What It Is; Why It Works
As herbal remedies go, Hibiscus is quite new to the scene. It wasn't until the 20th century that it began to appear in herbal tea mixtures. Hibiscus tea does have a laxative effect due to its high content of poorly absorbable fruit acids. Researchers have also found that extracts of Hibiscus leaf tend to relax the uterus and reduce blood pressure. None of these effects is pronounced enough to have won the herb a major following, however.
The Hibiscus plant, a small, bushy annual with spectacular red and yellow blooms, originated near the source of the Niger river in Africa, but is now grown worldwide.
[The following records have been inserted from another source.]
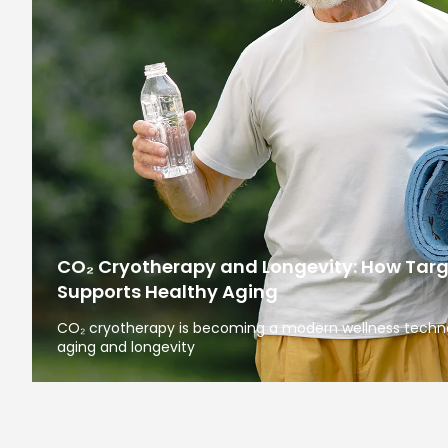
CO₂ Cryotherapy and Longevity: How Tar
Supports Healthy Aging
CO₂ cryotherapy is becoming a modern wellness technol
aging and longevity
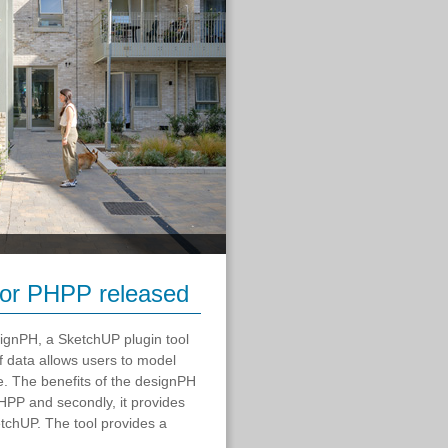
 for PHPP released
esignPH, a SketchUP plugin tool
of data allows users to model
e. The benefits of the designPH
 PHPP and secondly, it provides
tchUP. The tool provides a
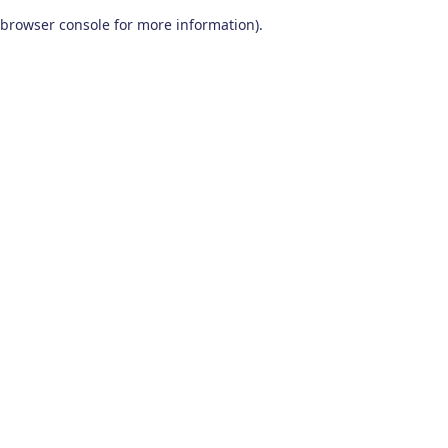
browser console for more information)
.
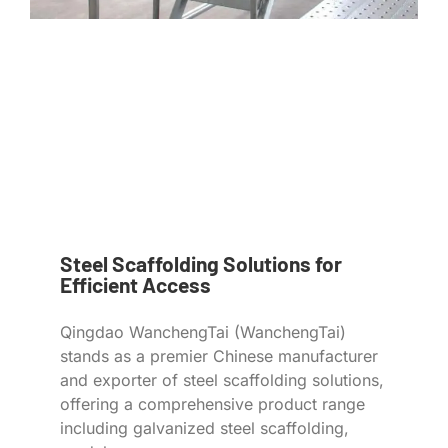
Steel Scaffolding Solutions for
Efficient Access
Qingdao WanchengTai (WanchengTai)
stands as a premier Chinese manufacturer
and exporter of steel scaffolding solutions,
offering a comprehensive product range
including galvanized steel scaffolding,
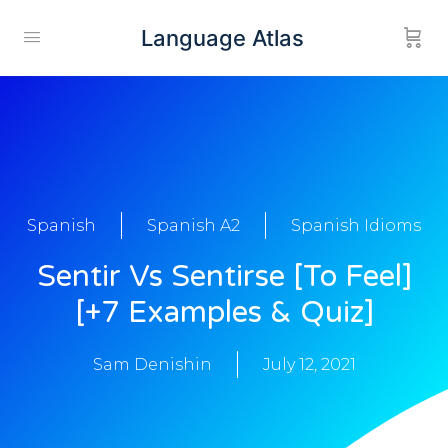
Language Atlas
Spanish
Spanish A2
Spanish Idioms
Sentir Vs Sentirse [To Feel]
[+7 Examples & Quiz]
Sam Denishin
July 12, 2021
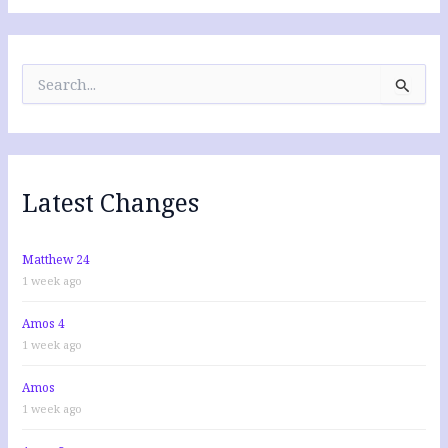
S
e
a
r
c
h
f
Latest Changes
o
r
:
Matthew 24
1 week ago
Amos 4
1 week ago
Amos
1 week ago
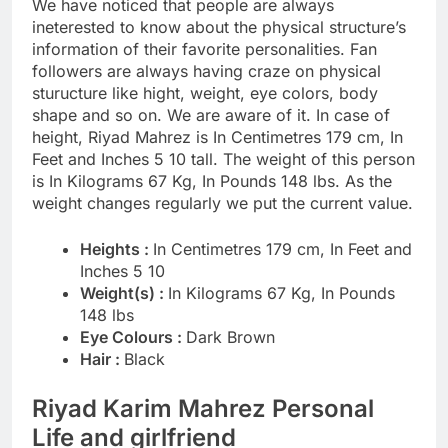
We have noticed that people are always
ineterested to know about the physical structure’s
information of their favorite personalities. Fan
followers are always having craze on physical
sturucture like hight, weight, eye colors, body
shape and so on. We are aware of it. In case of
height, Riyad Mahrez is In Centimetres 179 cm, In
Feet and Inches 5 10 tall. The weight of this person
is In Kilograms 67 Kg, In Pounds 148 lbs. As the
weight changes regularly we put the current value.
Heights :
In Centimetres 179 cm, In Feet and
Inches 5 10
Weight(s) :
In Kilograms 67 Kg, In Pounds
148 lbs
Eye Colours :
Dark Brown
Hair :
Black
Riyad Karim Mahrez Personal
Life and girlfriend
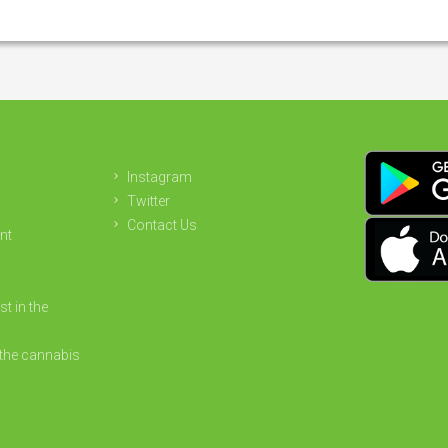
Instagram
Twitter
Contact Us
nt
st in the
the cannabis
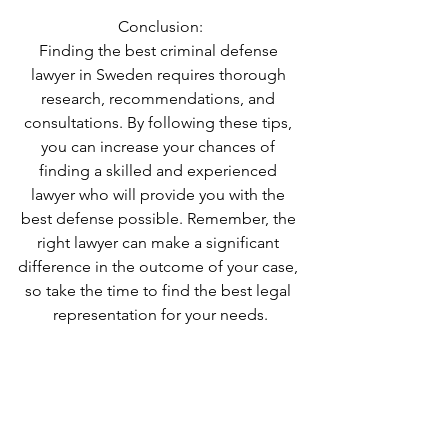
Conclusion:
Finding the best criminal defense 
lawyer in Sweden requires thorough 
research, recommendations, and 
consultations. By following these tips, 
you can increase your chances of 
finding a skilled and experienced 
lawyer who will provide you with the 
best defense possible. Remember, the 
right lawyer can make a significant 
difference in the outcome of your case, 
so take the time to find the best legal 
representation for your needs.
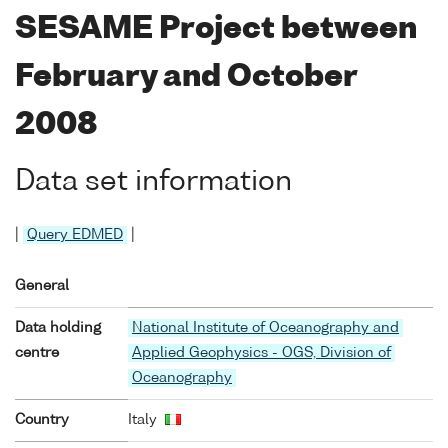
SESAME Project between
February and October
2008
Data set information
|
Query EDMED
|
General
Data holding
National Institute of Oceanography and
centre
Applied Geophysics - OGS, Division of
Oceanography
Country
Italy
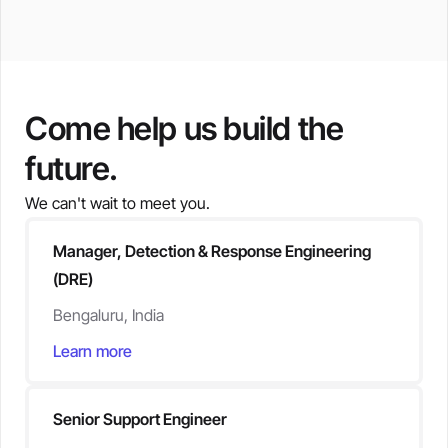
Come help us build the
future.
We can't wait to meet you.
Manager, Detection & Response Engineering
(DRE)
Bengaluru, India
Learn more
Senior Support Engineer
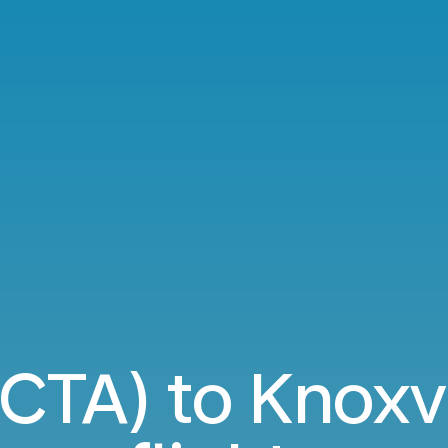
(CTA) to Knoxvi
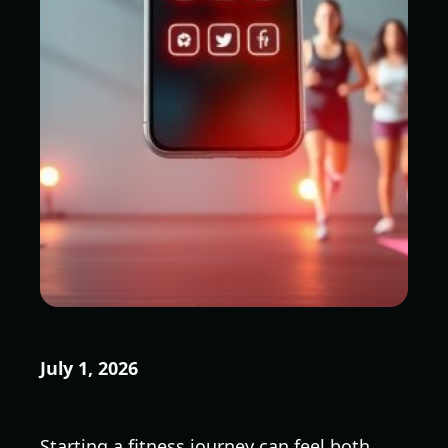
July 1, 2026
Starting a fitness journey can feel both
Only the blossom is used medicinally.
No known medical conditions preclude the use of Hibiscus.
No problems or side effects have been documented.
Possible Drug Interactions
No interactions have been reported.
Special Information If You Are Pregnant or Breastfeeding
No harmful effects are known.
How To Prepare
To make a tea, pour boiling water over 1.5 grams of crushed Hibiscus blossoms, steep for 5 to 10 minutes, then strain.
No recommendations are on record.
No information on overdosage is available.